He also sent me some data on the value of recent showcases on The Price is Right and the bids offered by the contestants.  The data were collected by Steve Gee and posted at The Price is Right Stats.

I have written code that uses this data to form the prior distribution of prices, and also to estimate the distribution of errors for the contestants.  And I am writing it up as a chapter in Think Bayes.  I'll post the new chapter here when it is done!

UPDATE April 22, 2013: I have added a chapter to Think Bayes, and I am publishing it as a two-part series, starting here.

Tuesday, April 9, 2013

Freshman hordes regress to the mean

More nones, no nuns

For several years I have been following one of the most under-reported stories of the decade: the fraction of college freshmen who report no religious preference has tripled since 1985, from 8% to 24%, and the trend is accelerating.

Two years ago I wrote Freshman hordes more godless than ever; last year I updated it with Freshman hordes even more godless.  Each year, the number of students with no religious preference increased, and the number attending religious services decreased.

In last year's installment, I made the bold prediction that the trend would continue, and that the students starting college in 2012 would again, be the most godless ever.  It turns out I was wrong: attendance went up slightly, and the fraction of "Nones" dropped slightly, in both cases reverting toward long-term trends.

My analysis is based on survey results from the Cooperative Institutional Research Program (CIRP) of the Higher Education Research Insitute (HERI).  In 2012, more than 190,000 students at 283 colleges and universities completed the CIRP Freshman Survey, which includes questions about students’ backgrounds, activities, and attitudes.

In one question, students select their “current religious preference,” from a choice of seventeen common religions, “Other religion,” or “None.”

Another question asks students how often they “attended a religious service” in the last year. The choices are “Frequently,” “Occasionally,” and “Not at all.” Students are instructed to select “Occasionally” if they attended one or more times.

The following figure shows the fraction of Nones over more than 40 years of the survey:

The blue line shows actual data through 2011; the red line shows a quadratic fit to the data.  The dark gray region shows a 90% confidence interval, taking into account sampling error, so it reflects uncertainty about the parameters of the fit.

The light gray region shows a 90% confidence interval taking into account both sampling error and residual error.  So it reflects total uncertainty about the predicted value, including uncertainty due to random variation from year to year.

(Saved entries)
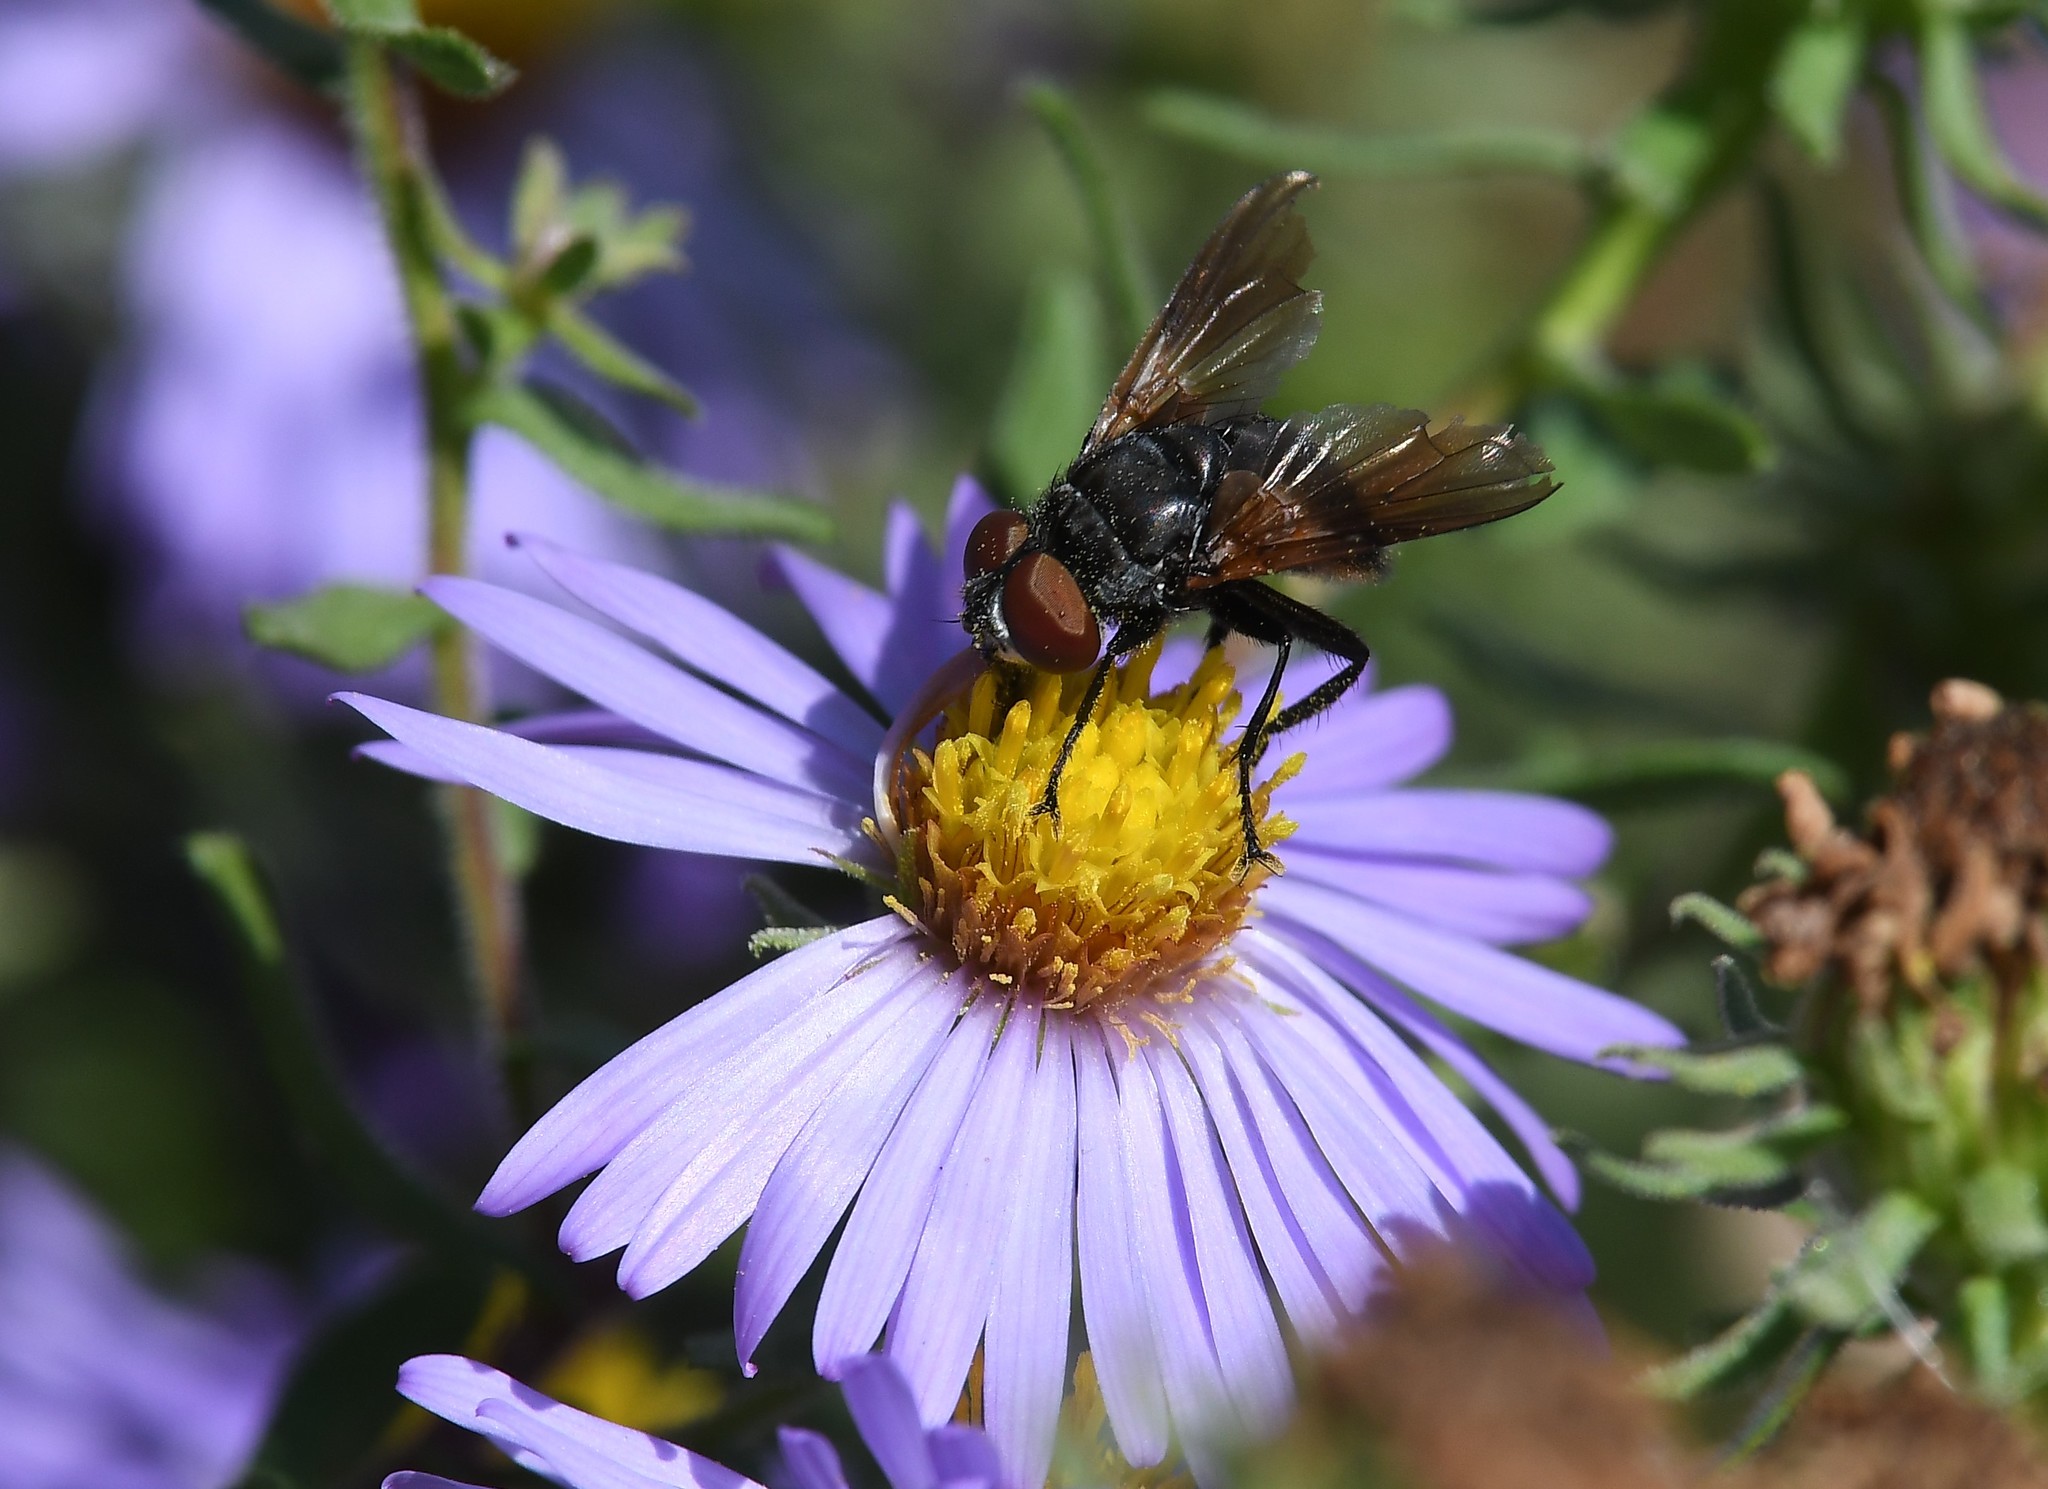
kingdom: Animalia
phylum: Arthropoda
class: Insecta
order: Diptera
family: Tachinidae
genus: Phasia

#### [TASK REQUIREMENTS]
1. According to the text on college freshmen and religious preference, how many students completed the CIRP Freshman Survey in 2012?
2. Extend the text on college freshmen and religious preference, picking up after its final sentence.

#### [RESPONSES IN ORDER]
1. More than 190,000 students at 283 colleges and universities.

2.
We expect the new data point from 2012, shown as a blue square, to fall within the light gray interval, and it does.  In fact, at 23.8% it falls almost exactly on the fitted curve.

Here is the corresponding plot for attendance at religious services:

Again, the new data point for 2012, 26.8%,  falls comfortably in the predicted range.  Don't listen to Nate Silver; prediction is easy :)

Predictions for 2013

Using the new 2012 data, we can generate predictions for 2013.  Here is the revised plot for "Nones":
The prediction for next year is that the fraction of Nones will hit a new all-time high at 25% (up from 23.8%).

And here is the prediction for "No attendance":

The prediction for 2013 is a small decrease to 26.6% (from 26.8%).  I'll be back next year to check on these predictions.

Other updates

1) This year the survey repeated two questions from 2010, asking students if they consider themselves "Born again Christian" or "Evangelical".  The fraction reporting "Born again" dropped from 22.8% to 20.2%.  The fraction who consider themselves Evangelical dropped from 8.9% to 8.5%.  But it's too early to declare a trend.

2) As always, more males than females report no religious preference.  The gender gap increased this year, but still falls in the predicted range, as shown in the following plot:
Evidence that the gender gap is increasing is strong.  The p-value of the slope of the fitted curve is less than 10e-5.

Data Source

The American Freshman: National Norms Fall 2012
Pryor, J.H., Eagan, K., Palucki Blake, L., Hurtado, S., Berdan, J., Case, M.H.
ISBN: 978-1-878477-22-4     90 pages.
Jan 2013

This and all previous reports are available from the HERI publications page.